In merger transactions, it is important to have a clear plan in place from the start—one that is communicated early and often to all who are involved.
ATLANTA, Nov. 18, 2016 — it’s fair to say that most people dislike change. A great deal of uncertainty comes with change, and people tend to focus on the negatives involved. They tend to harp on the challenges and pitfalls that change can bring, rather than the potential new opportunities that change can open up.
Take, for example, a proposed merger of the parking and transportation departments at a university. Such a seemingly small change can grow in complexity, becoming as challenging to implement as the much larger problems a giant corporation faces in changing its structure or merging with another company to achieve greater efficiencies.

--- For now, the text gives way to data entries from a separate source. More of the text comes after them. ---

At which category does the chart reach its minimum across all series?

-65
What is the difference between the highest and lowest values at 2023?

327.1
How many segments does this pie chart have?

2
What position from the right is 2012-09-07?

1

Changes within the business world often must confront differences in corporate culture, physical and human resources, management styles, new and existing technologies, and administrative policies. Even though proposed changes can bring about extraordinary results, greater efficiencies and better service for patrons, people still tend not to favor them.
The challenges involved in corporate change, and particularly in corporate mergers or realignments go far beyond personnel realignment and the harmonizing of simple operations. The real key to success lies in the journey itself, ensuring en route that good programs and systems aren’t needlessly destroyed and that both corporate morale and the corporate mission are maintained.

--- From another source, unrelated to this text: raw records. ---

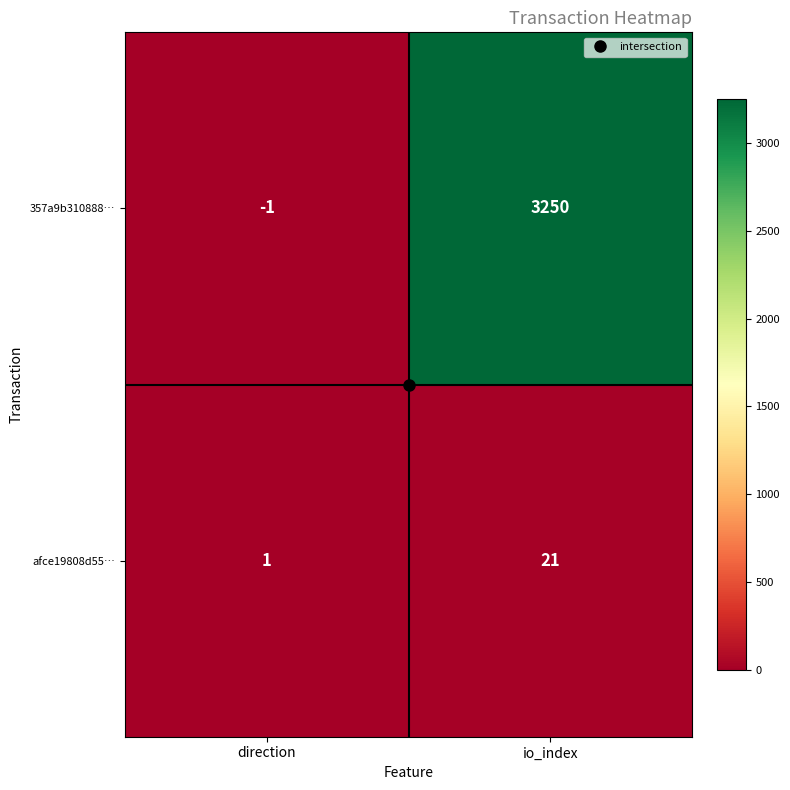

Where is 357a9b310888… nearest to the value 1624?

direction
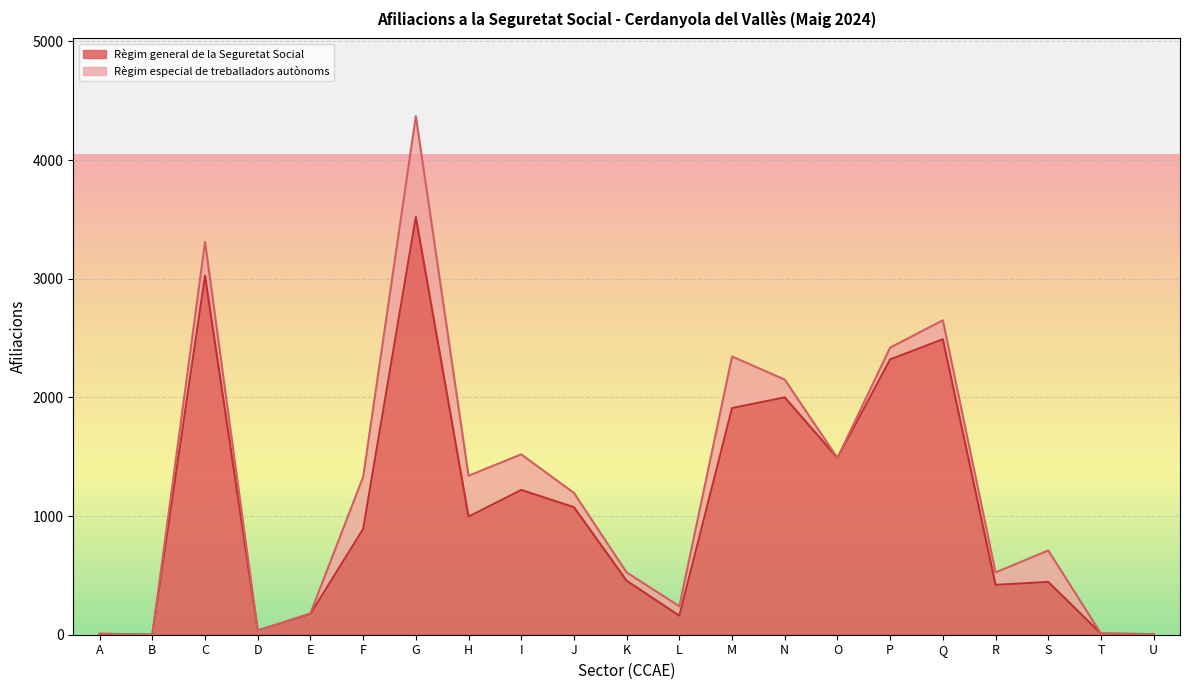

How many lines are shown in the chart?

2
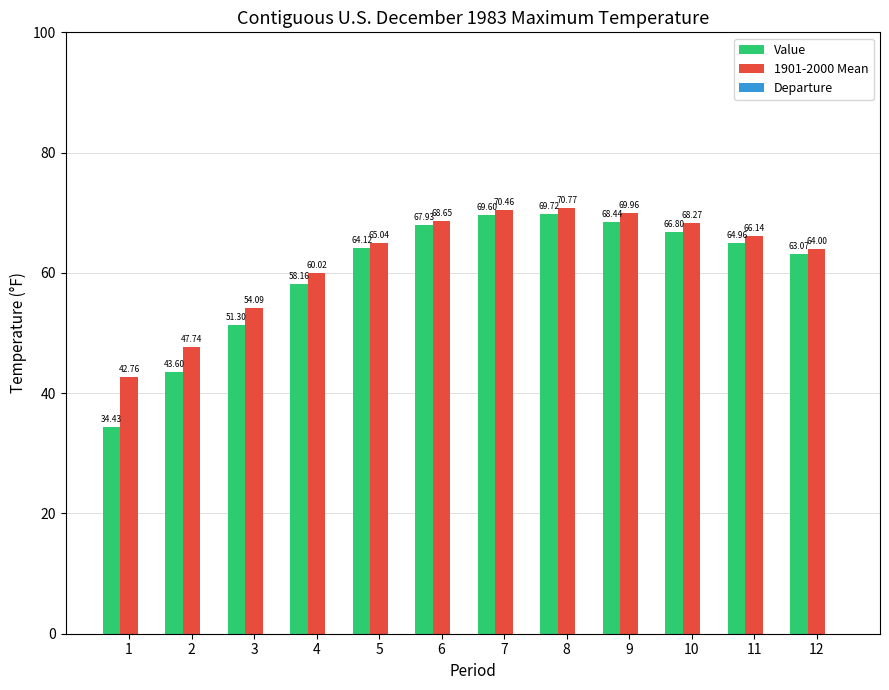

What is the total value across all series at 12?

126.1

Consider, for example, the corporate culture of each institution in a proposed corporate merger. Each can differ wildly. One leadership team may be easygoing and flexible, while the other may be top-down and autocratic. If both corporate cultures have been successful, it’s difficult to simply assume that one of them is necessarily better than the other. But corporate history, tradition and strong, independent leadership can clash, resulting in significant speed bumps that threaten to hinder the ability of the merged companies to comfortably evolve into a single, unified group.
On a more basic level, mergers also involve the vexing question of budgets, including cash flow, balance sheets and institutional accounting. In our university parking and transportation merger example, fees and fares are frequently allocated differently in each operation, even within the same institution. Harmonizing and simplifying both could prove vexing indeed.
Crucial decisions are also made during involving the corporate goals of the merged company–goals that made the proposed merger attractive in the first place. A merger is not generally implemented to merely increase a corporate budget or to add personnel. Instead, the usual impulse to merge is the notion of corporate synergy: the desire on the part of both institutions to streamline operations and eliminate waste, all with the end goal of providing better products or services to new and existing customers.
Aside from structural and accounting issues, another key issue between or among stakeholders in a merger is the delicate matter of personnel. Invariably, certain positions will be eliminated, if only due to simple duplication of effort; and, traditionally, most of those job cuts will be sustained either by the weaker partner or the company that is being acquired.
Employees on all levels already know this, and questions will quickly arise. Will jobs be eliminated? If so, which ones? Where will the new corporate headquarters and leadership team be located? How will performance and morale be monitored remotely? How will normal employee activities be accomplished when there is physical separation between operations?
Clear communications and compassion for those going negatively affected by these changes can help limit uncertainty and unfounded rumors from developing and undermining the merger process. But, perhaps more than any other benefit, a compassionate and human approach to major changes can help build a roster of advocates who will champion the changes and help promote and sustain them even after the merger transaction is completed.
Mergers and realignments can present incredible opportunities that would otherwise not be possible. In each case, there is an opportunity to start with a clean slate and make wholesale changes that can modernize operations, realign job functions and improve the daily routines for everyone involved.
But such major institutional and corporate events are also fraught with potential dangers. That makes it all the more important to have a clear plan in place from the start—one that is communicated early and often to all who are involved.